I can’t remember a time I didn’t want to be in a band. I knew not joining forces with similarly crazed people might mean I’d never be brave enough to create things and even if I did, I may never risk sharing them. Selfish? Maybe. Or lonely?
Maybe to “leave the house” is a metaphor for risking true vulnerability.
This job includes being a mirror or a blank screen for people to project onto and find themselves in. Being perceived in broad strokes will make you feel like a clown. Goofy and/or terrifying, depending on the day.
But as I’ve grown up, I’ve felt myself, little by little, let go of the tireless need for people to see me as “good”. Indeed, everyday I learn there is no such box to fit neatly into. It’s taken a lot of hard looks in the mirror, over many seasons of adulthood… but no longer do I question my ability to lead Paramore with integrity (and a healthy dose of dark and self-deprecating humor).
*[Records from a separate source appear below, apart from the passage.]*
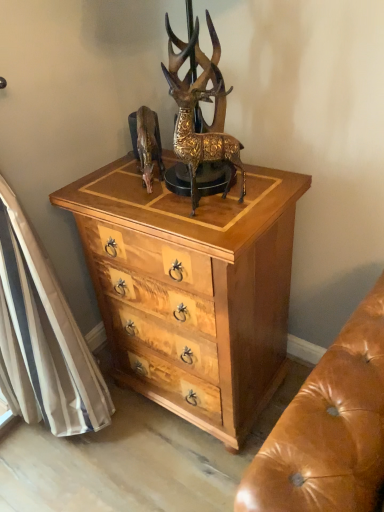
Question: Does light wood/texture chest of drawers at center appear on the right side of shiny brown deer at center?

Choices:
 (A) no
 (B) yes

Answer: (B)

Question: Does light wood/texture chest of drawers at center have a greater height compared to shiny brown deer at center?

Choices:
 (A) no
 (B) yes

Answer: (B)

Question: From a real-world perspective, does light wood/texture chest of drawers at center stand above shiny brown deer at center?

Choices:
 (A) no
 (B) yes

Answer: (A)

Question: Does light wood/texture chest of drawers at center have a greater width compared to shiny brown deer at center?

Choices:
 (A) yes
 (B) no

Answer: (A)

Question: Is shiny brown deer at center completely or partially inside light wood/texture chest of drawers at center?

Choices:
 (A) no
 (B) yes

Answer: (A)

Question: Considering the positions of gold textured deer at center and shiny brown deer at center in the image, is gold textured deer at center bigger or smaller than shiny brown deer at center?

Choices:
 (A) big
 (B) small

Answer: (A)

Question: Looking at their shapes, would you say gold textured deer at center is wider or thinner than shiny brown deer at center?

Choices:
 (A) wide
 (B) thin

Answer: (B)

Question: Do you think gold textured deer at center is within shiny brown deer at center, or outside of it?

Choices:
 (A) inside
 (B) outside

Answer: (B)

Question: From a real-world perspective, relative to shiny brown deer at center, is gold textured deer at center vertically above or below?

Choices:
 (A) above
 (B) below

Answer: (A)

Question: In the image, is shiny brown deer at center on the left side or the right side of light wood/texture chest of drawers at center?

Choices:
 (A) left
 (B) right

Answer: (A)

Question: Is shiny brown deer at center inside the boundaries of light wood/texture chest of drawers at center, or outside?

Choices:
 (A) inside
 (B) outside

Answer: (B)

Question: In terms of size, does shiny brown deer at center appear bigger or smaller than light wood/texture chest of drawers at center?

Choices:
 (A) big
 (B) small

Answer: (B)

Question: From a real-world perspective, is shiny brown deer at center above or below light wood/texture chest of drawers at center?

Choices:
 (A) above
 (B) below

Answer: (A)

Question: Based on their sizes in the image, would you say light wood/texture chest of drawers at center is bigger or smaller than shiny brown deer at center?

Choices:
 (A) big
 (B) small

Answer: (A)

Question: From their relative heights in the image, would you say light wood/texture chest of drawers at center is taller or shorter than shiny brown deer at center?

Choices:
 (A) short
 (B) tall

Answer: (B)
And just like a house can be a metaphor, so can a band. Paramore has been the vehicle by which me and my friends have learned our toughest lessons. It has kept us close and it has nearly killed us. You also have these metaphors in your life: What holds you back— what gives you courage— what force compels you to grow even when it’s uncomfortable or embarrassing.
(As for Paramore, the band, not the metaphor: We have crashed the van. We’re finding new ways. We have new maps. We are starting from point zero. And this time, we’re reading the fine print.)
Love to the ones who’ve needed our band the way we’ve needed it. Just know we are grateful.